Ces avancées ont été célébrées lors d'une marche pour la paix le 22 juin 2026, rassemblant des milliers de participants, puis par une cérémonie de désarmement le 26 juillet 2026. L'agent exécutif intérimaire de la commune, Lochard Laguerre, a annoncé le retrait de toute protection accordée à Back‑Up Feray et a promis des opérations de nettoyage et la réouverture des services publics.
Le retour attendu n'est pas encore effectif
Malgré ces engagements, les chefs de gangs, notamment le groupe Viv Ansanm, n'ont pas quitté la ville. L'ancien maire et membre de la commission, Jean Isnac Chrispin, déplore l'absence de progrès et souligne que la population reste « aux abois ». Il rappelle que les exigences des gangs – trêve, cessation des représailles contre les habitants de Canaan et de Croix‑des‑Bouquets, et organisation d'une marche pour la paix – ont été respectées, mais que le retrait effectif des combattants n'a pas suivi.

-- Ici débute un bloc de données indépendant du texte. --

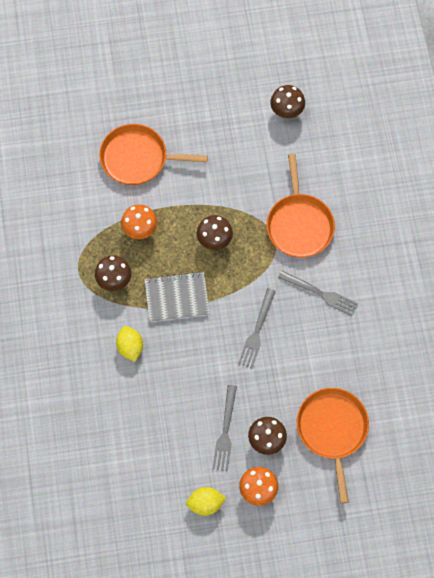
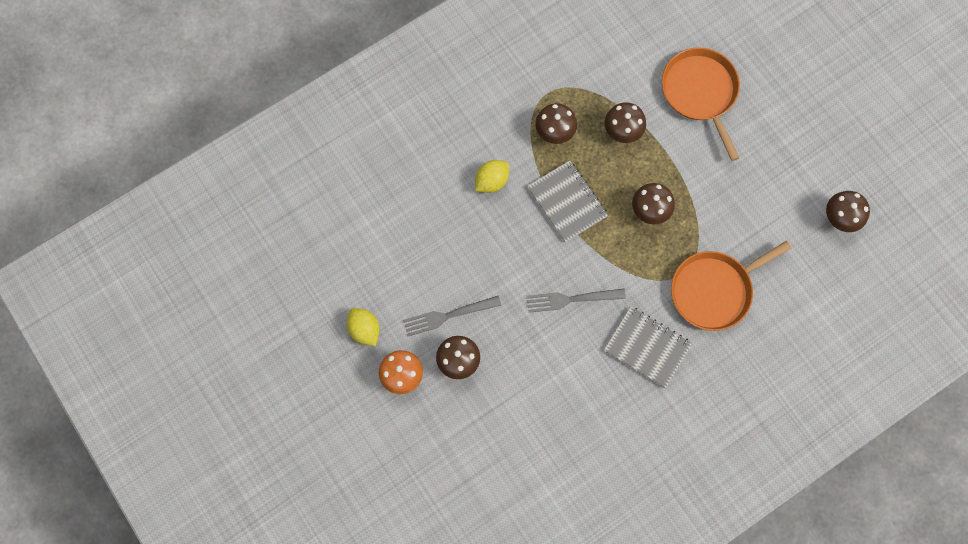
camera: 65 degrees right, 5 degrees up
(140, 230) = (622, 132): orange mushroom -> brown mushroom
(321, 293) = (647, 347): grey fork -> grey notebook
(332, 430) = (501, 425): orange pan -> none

Les négociations sont aujourd'hui suspendues, et la commission ne signale aucun dialogue en cours. Chrispin continue d’appeler les autorités nationales à intervenir pour rétablir la sécurité et permettre le retour des habitants, insistant sur le fait que la solution réside dans le dialogue et la paix, et non dans la poursuite du conflit.
En l'absence de mesures concrètes, la situation humanitaire à Mirebalais reste critique, les familles déplacées vivant dans l'incertitude et le manque d'accès aux services de base.